Subway on Friday rejected the basis of a lawsuit claiming the ingredients used in its tuna sandwiches are anything but, defending itself against allegations it called “baseless.”
On Thursday, The Washington Post first reported on the existence of a lawsuit claiming the fast food chain — known for its foot-long sandwiches — is serving "a mixture of various concoctions" in order to create its tuna. According to the filing, an independent analysis showed there was no tuna or fish present based on "multiple samples" of the sandwich.
In the complaint, which was recently filed under the US District Court for the Northern District of California, plaintiffs Karen Dhanowa and Nilima Aminclaims accuses the chain of fraud, intentional misrepresentation and unjust enrichment, among other offenses.
However, the restaurant chain hit back, with a Subway spokesperson telling Yahoo Finance that its tuna is authentic, and it plans to fight back against the accusations.
“There simply is no truth to the allegations in the complaint that was filed in California. Subway delivers 100% cooked tuna to its restaurants, which is mixed with mayonnaise and used in freshly made sandwiches, wraps and salads that are served to and enjoyed by our guests,” the statement read.
“The taste and quality of our tuna make it one of Subway's most popular products and these baseless accusations threaten to damage our franchisees, small business owners who work tirelessly to uphold the high standards that Subway sets for all of its products, including its tuna,” the company added.

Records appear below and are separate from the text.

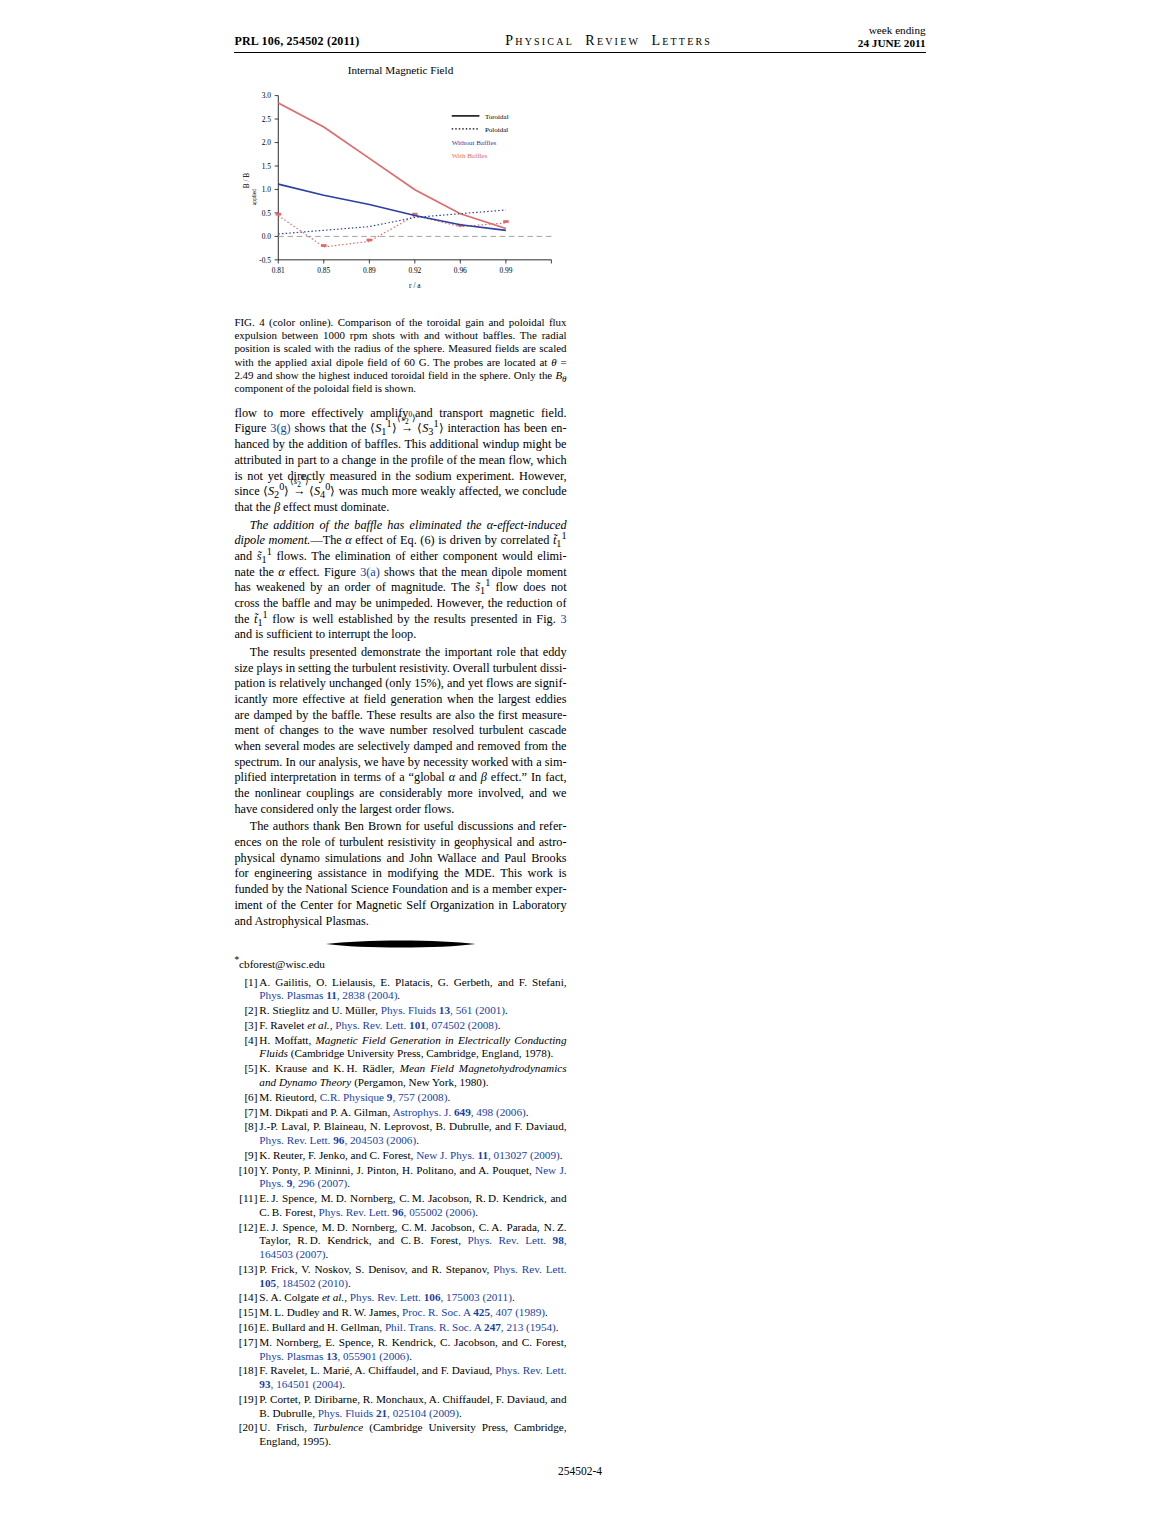PRL 106, 254502 (2011)
Physical Review Letters
week ending
24 JUNE 2011
Internal Magnetic Field
3.0 2.5 2.0 1.5 1.0 0.5 0.0 -0.5 B / B applied 0.81 0.85 0.89 0.92 0.96 0.99 r / a Toroidal Poloidal Without Baffles With Baffles
FIG. 4 (color online). Comparison of the toroidal gain and poloidal flux expulsion between 1000 rpm shots with and without baffles. The radial position is scaled with the radius of the sphere. Measured fields are scaled with the applied axial dipole field of 60 G. The probes are located at θ = 2.49 and show the highest induced toroidal field in the sphere. Only the Bθ component of the poloidal field is shown.
flow to more effectively amplify and transport magnetic field. Figure 3(g) shows that the ⟨S11⟩ ⟨s20⟩→ ⟨S31⟩ interaction has been enhanced by the addition of baffles. This additional windup might be attributed in part to a change in the profile of the mean flow, which is not yet directly measured in the sodium experiment. However, since ⟨S20⟩ ⟨s20⟩→ ⟨S40⟩ was much more weakly affected, we conclude that the β effect must dominate.
The addition of the baffle has eliminated the α-effect-induced dipole moment.—The α effect of Eq. (6) is driven by correlated t̃11 and s̃11 flows. The elimination of either component would eliminate the α effect. Figure 3(a) shows that the mean dipole moment has weakened by an order of magnitude. The s̃11 flow does not cross the baffle and may be unimpeded. However, the reduction of the t̃11 flow is well established by the results presented in Fig. 3 and is sufficient to interrupt the loop.
The results presented demonstrate the important role that eddy size plays in setting the turbulent resistivity. Overall turbulent dissipation is relatively unchanged (only 15%), and yet flows are significantly more effective at field generation when the largest eddies are damped by the baffle. These results are also the first measurement of changes to the wave number resolved turbulent cascade when several modes are selectively damped and removed from the spectrum. In our analysis, we have by necessity worked with a simplified interpretation in terms of a “global α and β effect.” In fact, the nonlinear couplings are considerably more involved, and we have considered only the largest order flows.
The authors thank Ben Brown for useful discussions and references on the role of turbulent resistivity in geophysical and astrophysical dynamo simulations and John Wallace and Paul Brooks for engineering assistance in modifying the MDE. This work is funded by the National Science Foundation and is a member experiment of the Center for Magnetic Self Organization in Laboratory and Astrophysical Plasmas.
*cbforest@wisc.edu
[1] A. Gailitis, O. Lielausis, E. Platacis, G. Gerbeth, and F. Stefani, Phys. Plasmas 11, 2838 (2004).
[2] R. Stieglitz and U. Müller, Phys. Fluids 13, 561 (2001).
[3] F. Ravelet et al., Phys. Rev. Lett. 101, 074502 (2008).
[4] H. Moffatt, Magnetic Field Generation in Electrically Conducting Fluids (Cambridge University Press, Cambridge, England, 1978).
[5] K. Krause and K. H. Rädler, Mean Field Magnetohydrodynamics and Dynamo Theory (Pergamon, New York, 1980).
[6] M. Rieutord, C.R. Physique 9, 757 (2008).
[7] M. Dikpati and P. A. Gilman, Astrophys. J. 649, 498 (2006).
[8] J.-P. Laval, P. Blaineau, N. Leprovost, B. Dubrulle, and F. Daviaud, Phys. Rev. Lett. 96, 204503 (2006).
[9] K. Reuter, F. Jenko, and C. Forest, New J. Phys. 11, 013027 (2009).
[10] Y. Ponty, P. Mininni, J. Pinton, H. Politano, and A. Pouquet, New J. Phys. 9, 296 (2007).
[11] E. J. Spence, M. D. Nornberg, C. M. Jacobson, R. D. Kendrick, and C. B. Forest, Phys. Rev. Lett. 96, 055002 (2006).
[12] E. J. Spence, M. D. Nornberg, C. M. Jacobson, C. A. Parada, N. Z. Taylor, R. D. Kendrick, and C. B. Forest, Phys. Rev. Lett. 98, 164503 (2007).
[13] P. Frick, V. Noskov, S. Denisov, and R. Stepanov, Phys. Rev. Lett. 105, 184502 (2010).
[14] S. A. Colgate et al., Phys. Rev. Lett. 106, 175003 (2011).
[15] M. L. Dudley and R. W. James, Proc. R. Soc. A 425, 407 (1989).
[16] E. Bullard and H. Gellman, Phil. Trans. R. Soc. A 247, 213 (1954).
[17] M. Nornberg, E. Spence, R. Kendrick, C. Jacobson, and C. Forest, Phys. Plasmas 13, 055901 (2006).
[18] F. Ravelet, L. Marié, A. Chiffaudel, and F. Daviaud, Phys. Rev. Lett. 93, 164501 (2004).
[19] P. Cortet, P. Diribarne, R. Monchaux, A. Chiffaudel, F. Daviaud, and B. Dubrulle, Phys. Fluids 21, 025104 (2009).
[20] U. Frisch, Turbulence (Cambridge University Press, Cambridge, England, 1995).
254502-4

“Given the facts, the lawsuit constitutes a reckless and improper attack on Subway's brand and goodwill, and on the livelihood of its California franchisees. Indeed, there is no basis in law or fact for the plaintiffs' claims, which are frivolous and are being pursued without adequate investigation,” it said.
However, Alex Brown, managing attorney at The Lanier Law Firm, which filed the lawsuit, stood behind the claims against Subway. In a statement to Yahoo Finance, Brown said the firm’s tests “showed the absence of tuna or even a fish protein. What is Subway selling?” he asked.
We don’t know yet, but we are certain it is not tuna,” Brown added. “This matters because customers rely on Subway’s massive advertising and product labels and are being ripped off.”
Insisting that the firm refused to respond to the claims before the lawsuit was filed, Brown said that he was “confident that our clients will prevail when they get their day in court.”
For its part, Subway charged the attorneys with filing frivolous lawsuits as part of a “targeting” of specific companies in the food industry, “in an effort to make a name for themselves in that space.”
However, this is not the first time the fast-food chain has been accused of using “not real” ingredients. Back in October, the Ireland Supreme Court claimed that Subway’s bread is too sugary to be called “bread.”